Corte dei Conti: «Intercettazioni importanti per contrastare la corruzione»
La corruzione nel nostro Paese è ormai dilagante, endemica. Un cancro che l’Italia non può permettersi di ignorare. Mancano, tuttavia, gli strumenti adeguati per contrastarla. O meglio, gli strumenti ci sono, ma rischiano di essere indeboliti da alcune iniziative legislative. Prima fra tutte il ddl intercettazioni, la famosa legge “bavaglio”, posta nuovamente al centro del dibattito politico dall’esecutivo. Il monito arriva dalla Corte dei Conti nel corso della cerimonia di apertura dell’anno giudiziario. Per il Procuratore generale della Corte, Mario Ristuccia, le intercettazioni sono: «Uno dei più importanti strumenti investigativi» per contrastare la corruzione.

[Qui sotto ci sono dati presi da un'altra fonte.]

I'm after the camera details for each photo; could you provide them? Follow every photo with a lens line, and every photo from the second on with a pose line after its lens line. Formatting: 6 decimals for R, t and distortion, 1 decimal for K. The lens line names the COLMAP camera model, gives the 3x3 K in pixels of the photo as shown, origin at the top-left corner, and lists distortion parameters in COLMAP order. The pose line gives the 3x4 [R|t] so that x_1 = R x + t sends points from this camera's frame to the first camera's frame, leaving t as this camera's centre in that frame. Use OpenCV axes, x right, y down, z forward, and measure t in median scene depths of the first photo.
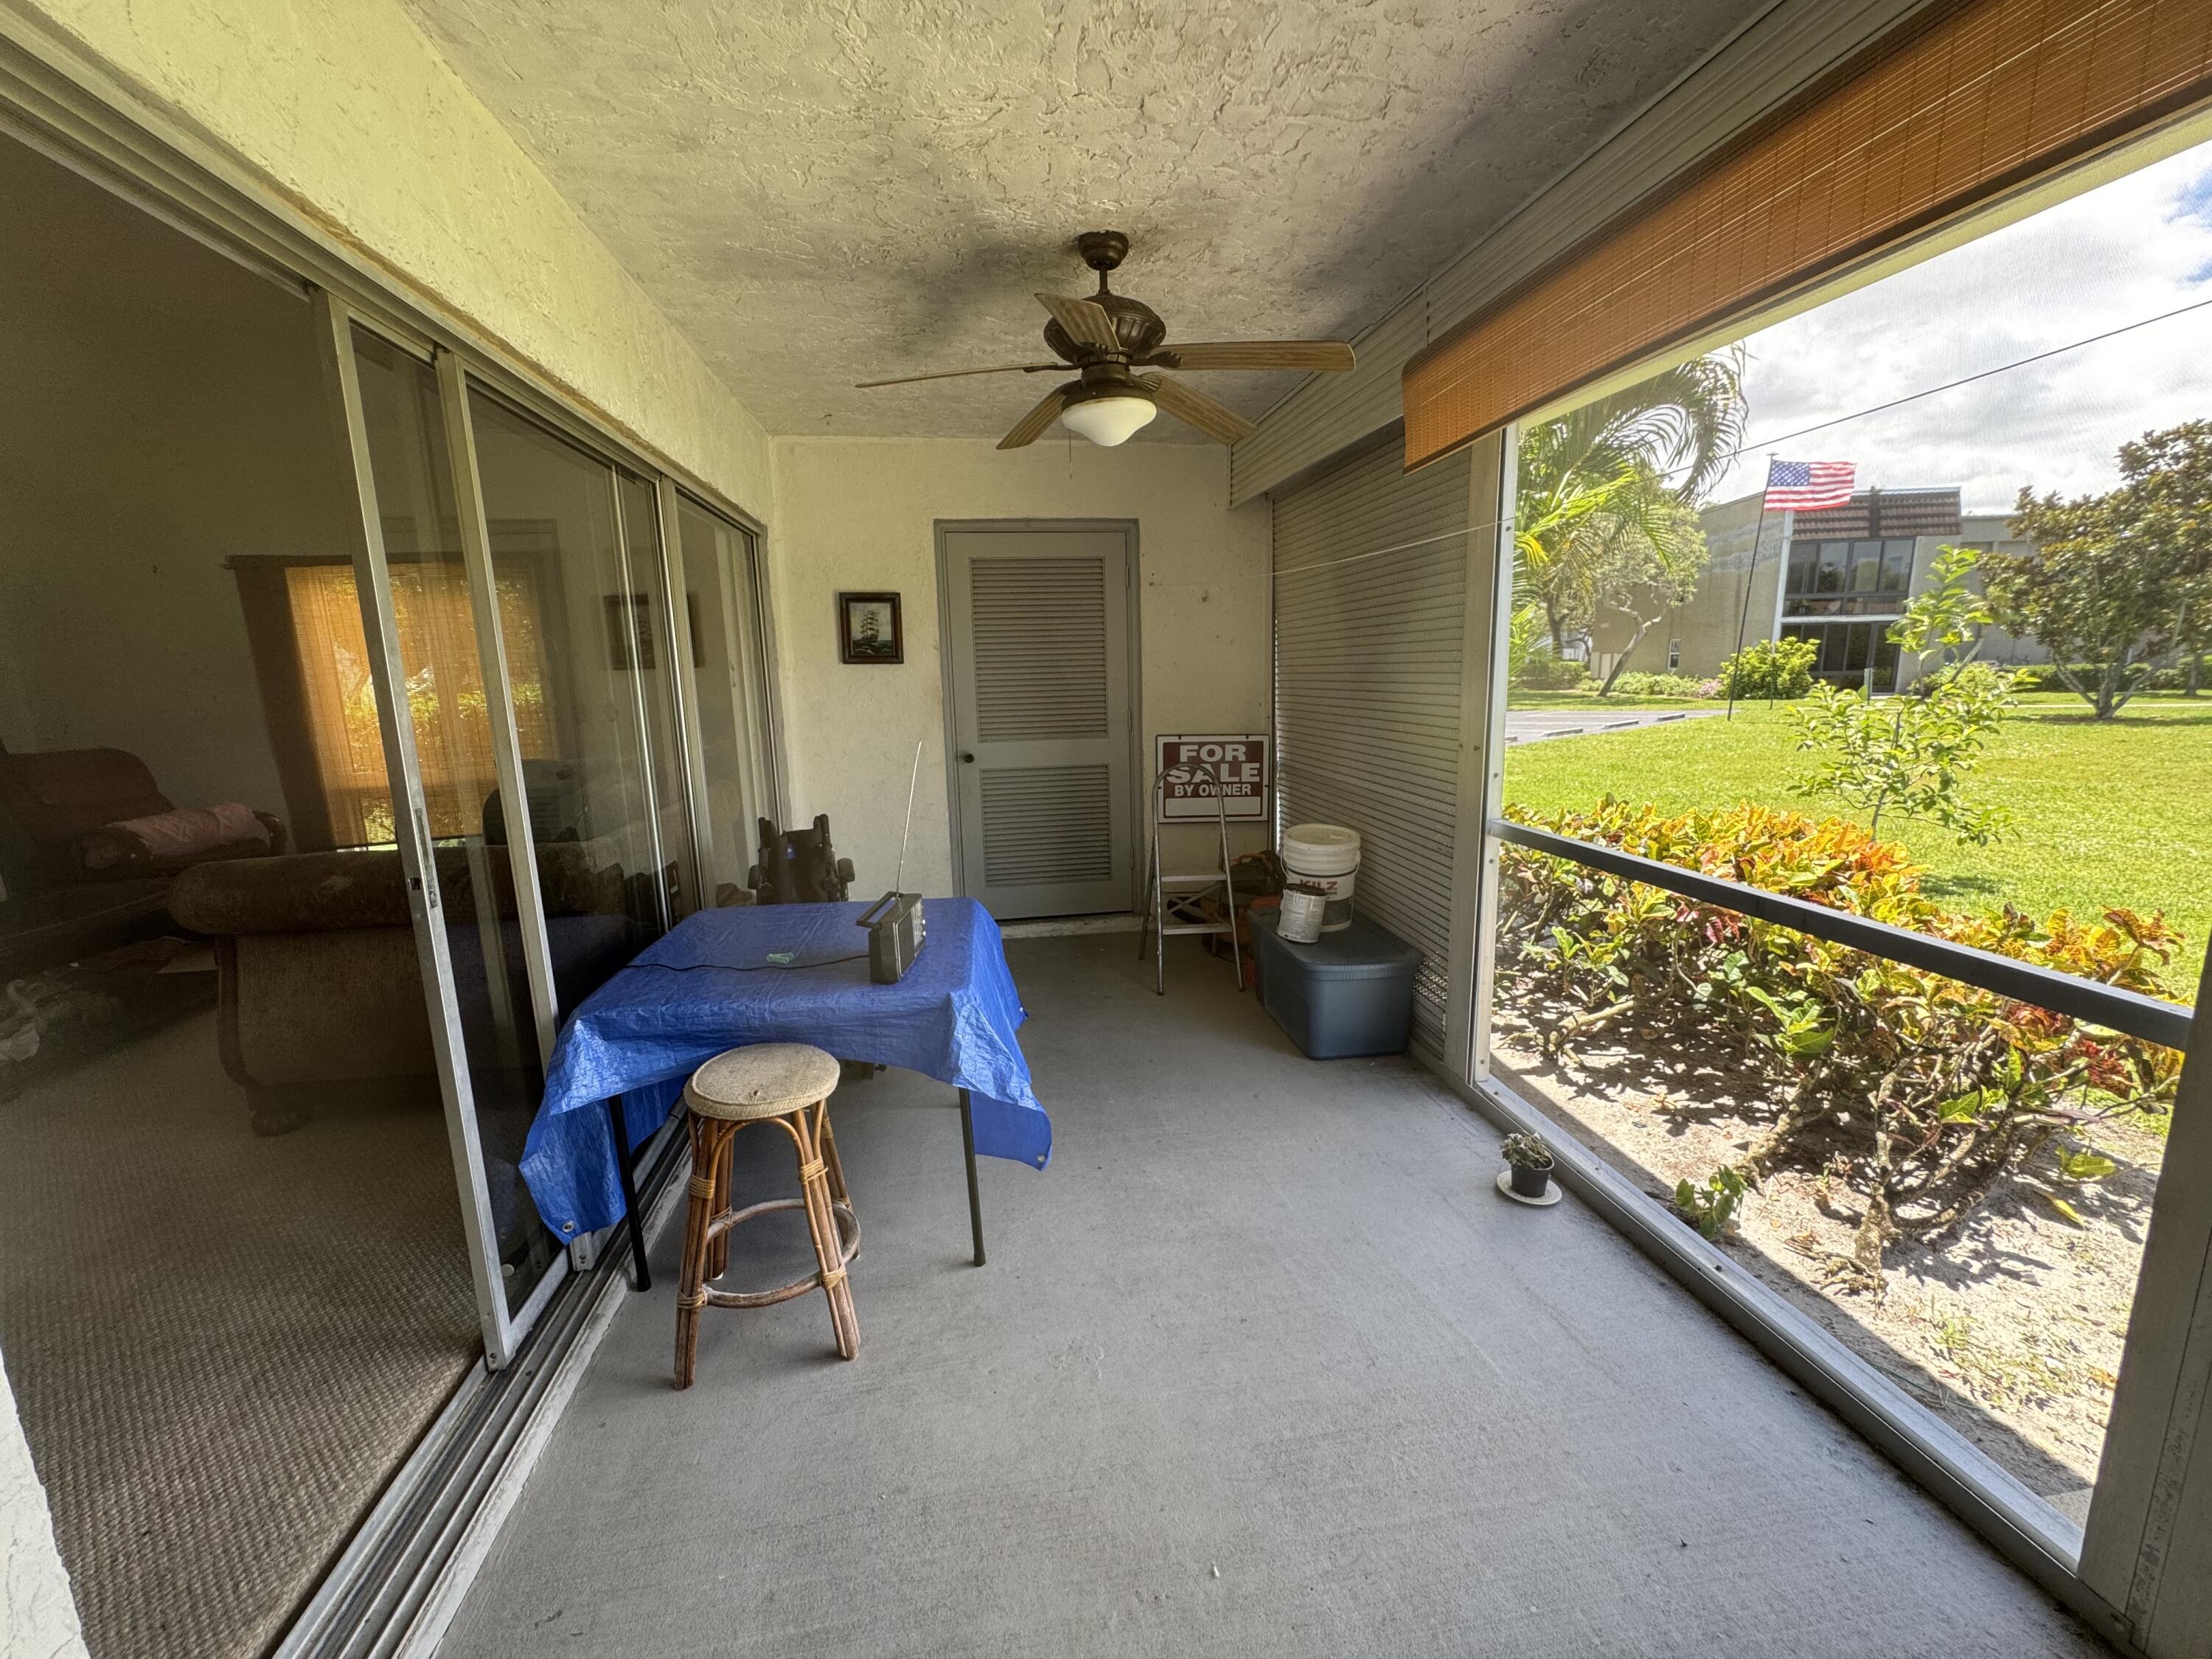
lens RADIAL K [[878.0, 0, 1096.0], [0, 878.0, 830.0], [0, 0, 1]] dist [-0.001090, -0.000046]
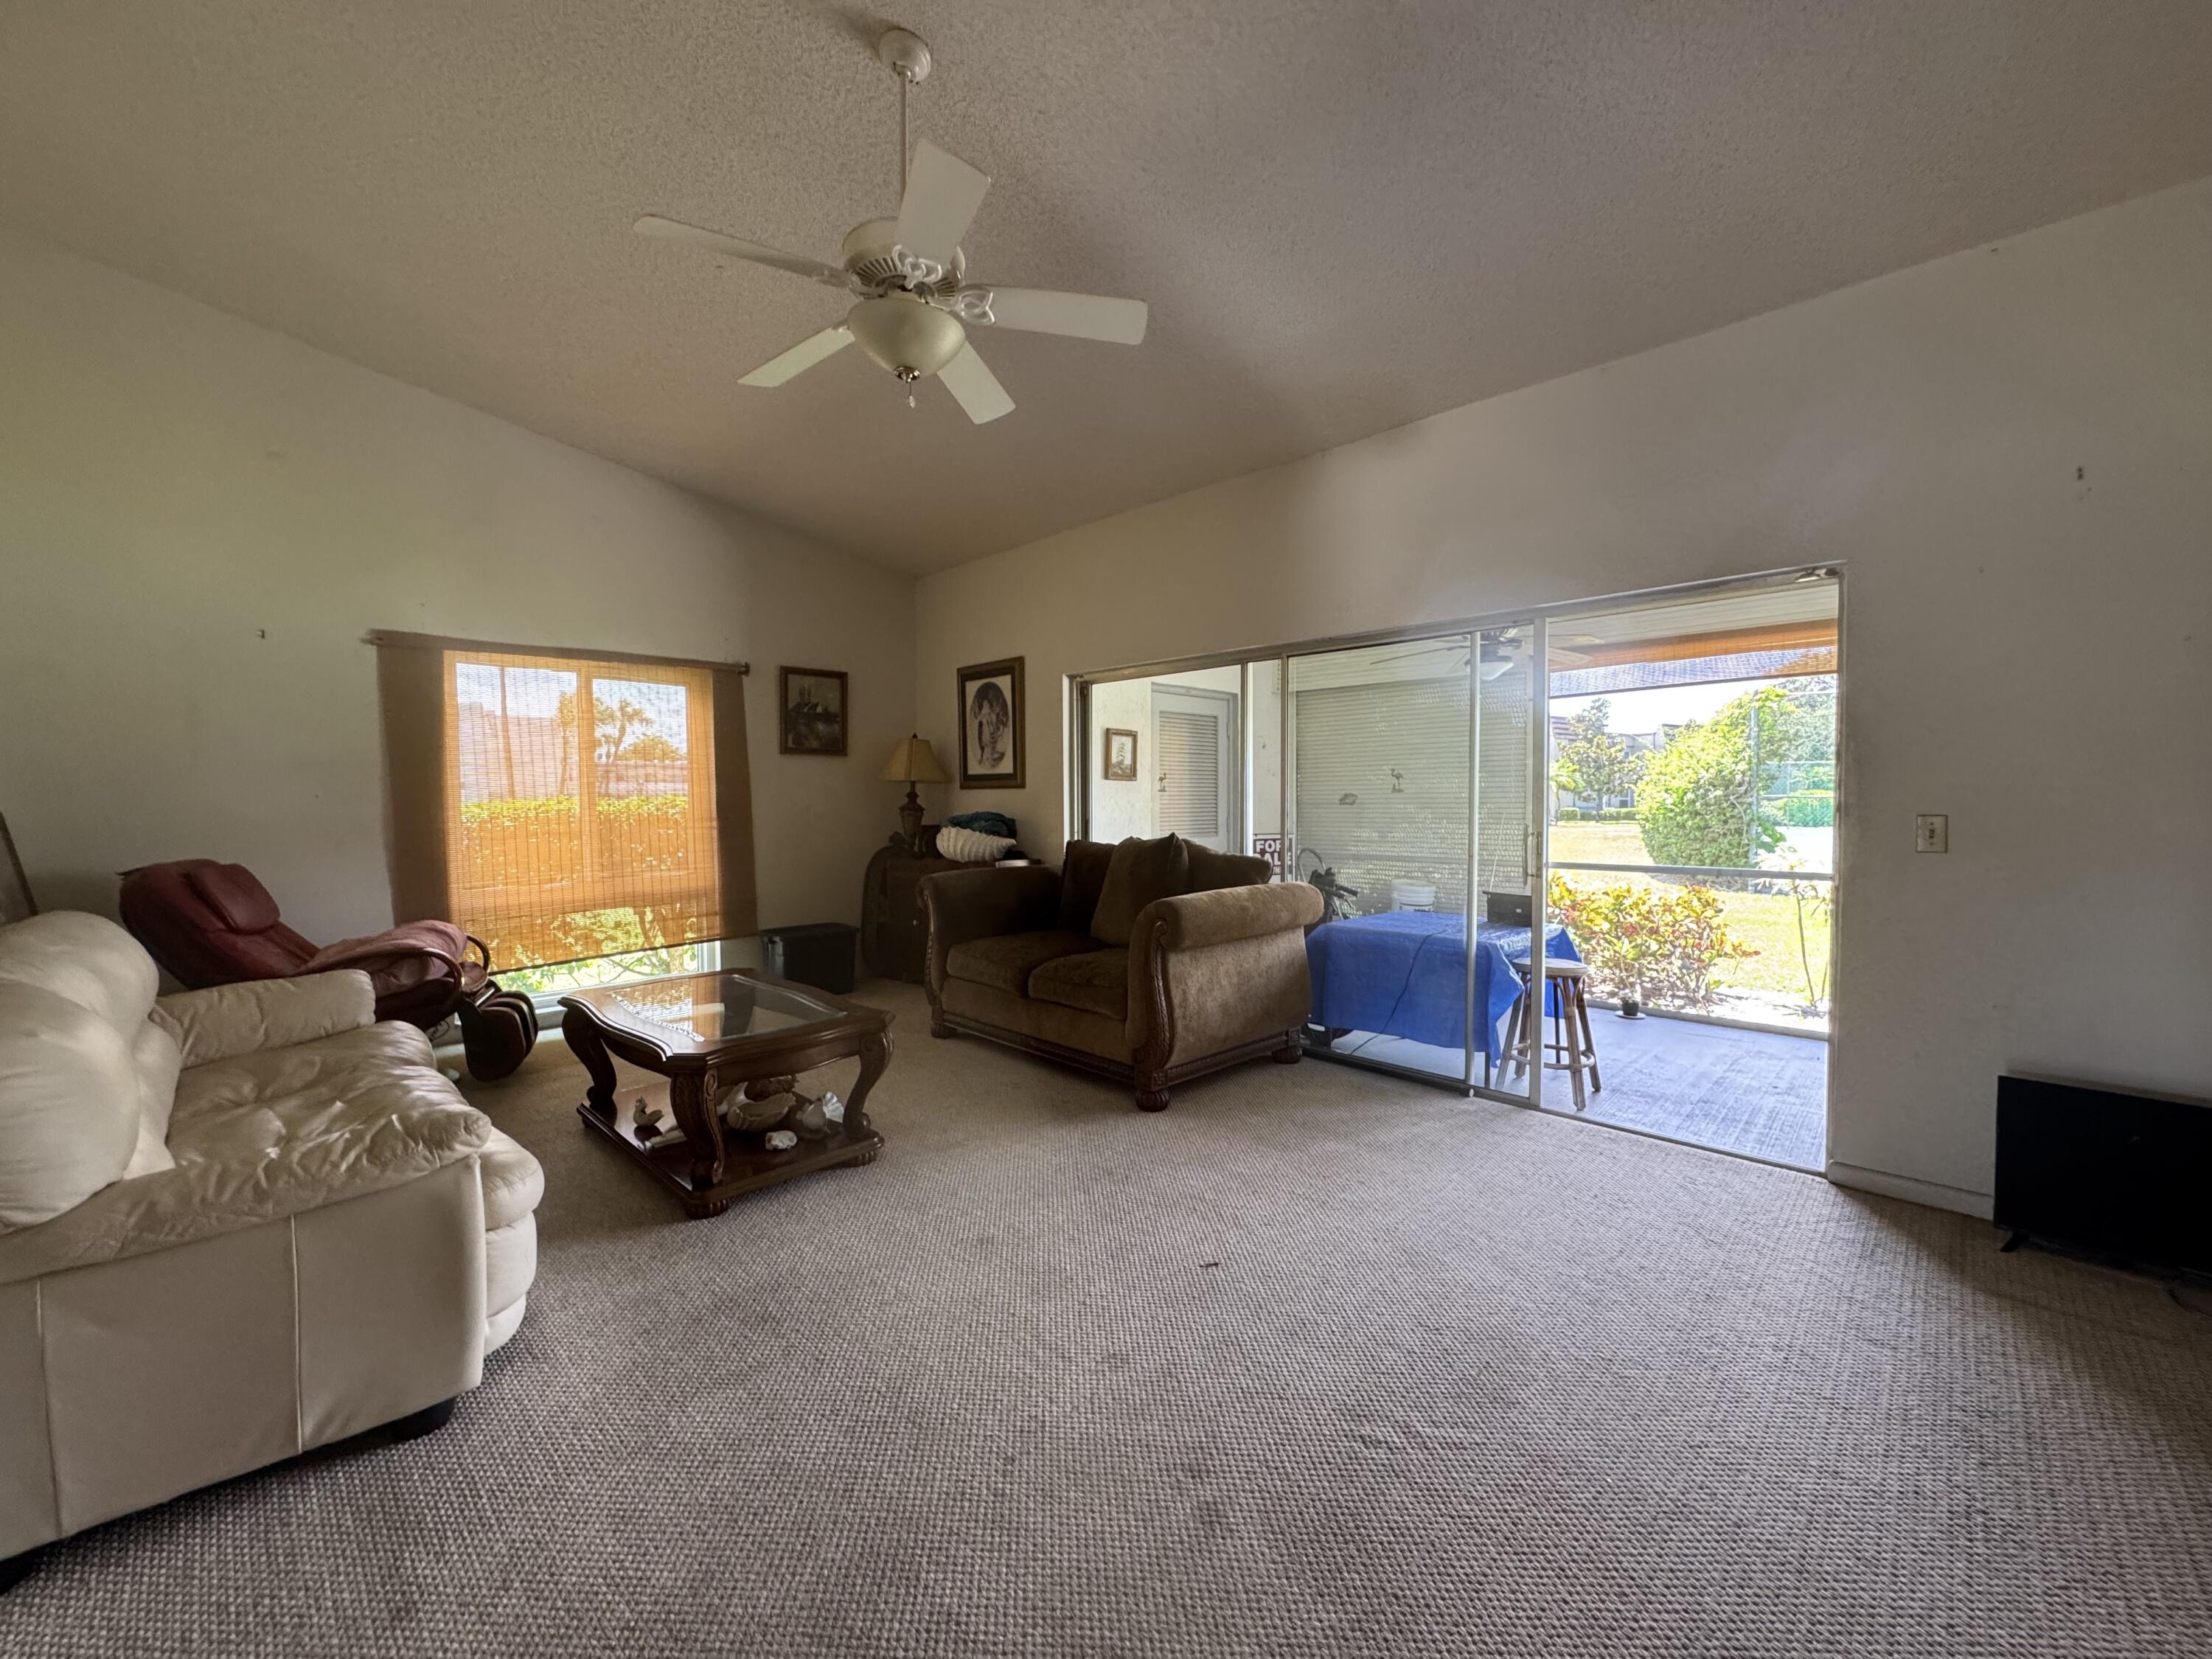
lens RADIAL K [[878.0, 0, 1104.8], [0, 878.0, 837.4], [0, 0, 1]] dist [-0.001090, -0.000046]
pose [[0.800056, -0.004725, 0.599907, -1.085639], [0.099696, 0.987112, -0.125183, 0.063750], [-0.591584, 0.159962, 0.790216, -0.039689]]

Il ddl riproposto dal Governo: «Non appare indirizzato ad una vera e propria lotta alla corruzione». Andrebbe ad aggravare una situazioni già difficile. Per la magistratura contabile, infatti, il contrasto a frodi, malaffare e ruberie varie rischia di essere vanificato da leggi come la Cirielli. Questa, dimezzando i termini di prescrizione, ha prodotto il risultato che: «molti dei relativi processi si estingueranno poco prima della sentenza finale, sebbene preceduta da una o due sentenze di condanna». Quanto al processo breve, la Corte auspica che: «Non costituisca un ulteriore ostacolo alla lotta alla corruzione».
Sono quattro i pilastri nella lotta alla corruzione indicati da Luigi Giampaolino, Presidente della Corte dei Conti: «L’etica; la trasparenza attraverso l’uso dell’ICT; la semplificazione; il controllo». Nel sottolineare l’incremento degli interventi della Corte in ambiti sempre più ampi, Giampaolino non ha tralasciato la questione “Grandi eventi”. Ovvero l’intervento sempre più vasto della Protezione civile in ambiti diversi da quelli previsti dalla legge. Una situazione, questa, che ha alimentato un forte e strutturato sistema di corruttele poi sfociato nelle inchieste sulle “cricche”. «La Corte – sottolinea Giampaolinio – ha limitato il perimetro dell’ampia normazione d’emergenza, specificando che non vi rientra qualsiasi “grande evento”, ma solo quegli eventi che, pur se diversi da calamità naturali e catastrofi, determinano situazioni di grave rischio per l’integrità della vita, dei beni, degli insediamenti e dell’ambiente dai danni o dal pericolo di danni ».
Le critiche sollevate dai magistrati contabili riflettono una realtà permeata dalla “cultura” della corruzione. Ma anche l’incapacità, o la mancata volontà, della politica a fare la sua parte. Il ddl sulla corruzione, presentato nel marzo del 2010, è scomparso dall’agenda; i trattati internazionali non sono stati ancora ratificati. Intanto, la corruzione continua a “bruciare” decine di miliardi di euro l’anno, alimentando truffatori e mafiosi.
Ai vuoti e ai silenzi della politica risponde, tuttavia, la società responsabile. Lo scorso dicembre Libera e Avviso Pubblico hanno lanciato la campagna “Corrotti”. Una mobilitazione nazionale per chiedere, tra l’altro, che il Parlamento ratifichi i trattati internazionale in materia di contrasto alla corruzione e applichi la norma, inserita nella Finanziaria del 2007, che prevede la confisca dei beni ai corrotti. Obiettivo: un milione di firme per far recuperare allo Stato 50 miliardi di euro l’anno.